Centralized routing decisions provide enormous flexibility that often comes at the cost of the robustness provided by distributed protocols. While centralized control, such as Software Defined Networking (SDN), enables easy configuration and has high manageability, distributed routing protocols tend to have faster path installation and failure response rates. In their 2015 paper, “Central Control Over Distributed Routing”, Vissicchio, Tilmans, Vanbever, and Rexford introduce Fibbing, an architecture that achieves both flexibility and robustness through central control over distributed routing. Fibbing introduces fake nodes and links into an underlying link-state routing protocol, so that routers compute their own forwarding table based on the augmented topology.

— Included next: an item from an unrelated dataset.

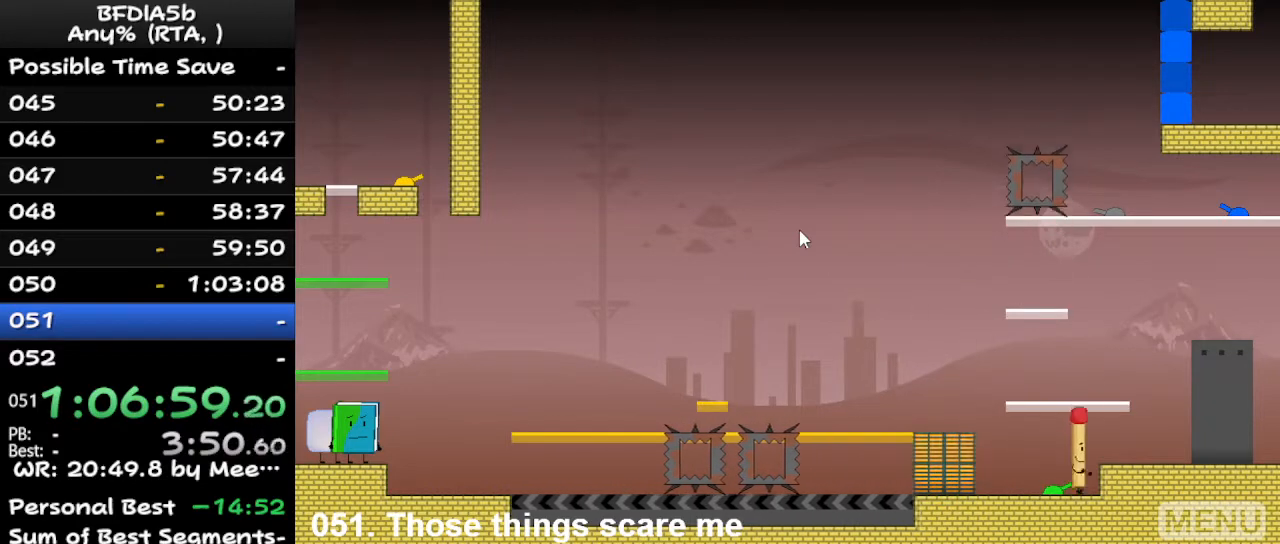
{"keys": ["right"], "events": [[33, "space", "down"], [100, "space", "up"]]}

Here, we aim to reproduce a subset of the results presented in their paper, namely the time it takes for a certain percentage of nodes to change next-hops (Figure 8a); number of fake nodes created for a certain percentage of nodes to change next-hops (Figure 8b); throughput evolution of Case Study presented (Figure 9); throughput evolution in relation to failure responses (Figure 10). To reproduce the Figures 8a and 8b, we generate random forwarding requirement DAGs, and apply the author’s implementation of the algorithms within a VM. For reproducing the case studies (Figure 9 and Figure 10), we set up a testbed in mininet.
While we’re able to reproduce certain aspects of Figures 8a, and 8b as done in the paper from Simple, we ran into additional friction on Merger, and our results differ from the paper. For Merger, our reproduction has a constant augmentation of fake nodes, while the runtime of the algorithm seems to correlate with the % of nodes changing their next hop.
We are able to replicate the results of the Case Study in Figure 9b and 10. While the trend are demonstrated to be largely similar, we ran into small discrepancies that are believed to arise from the way we collected our data.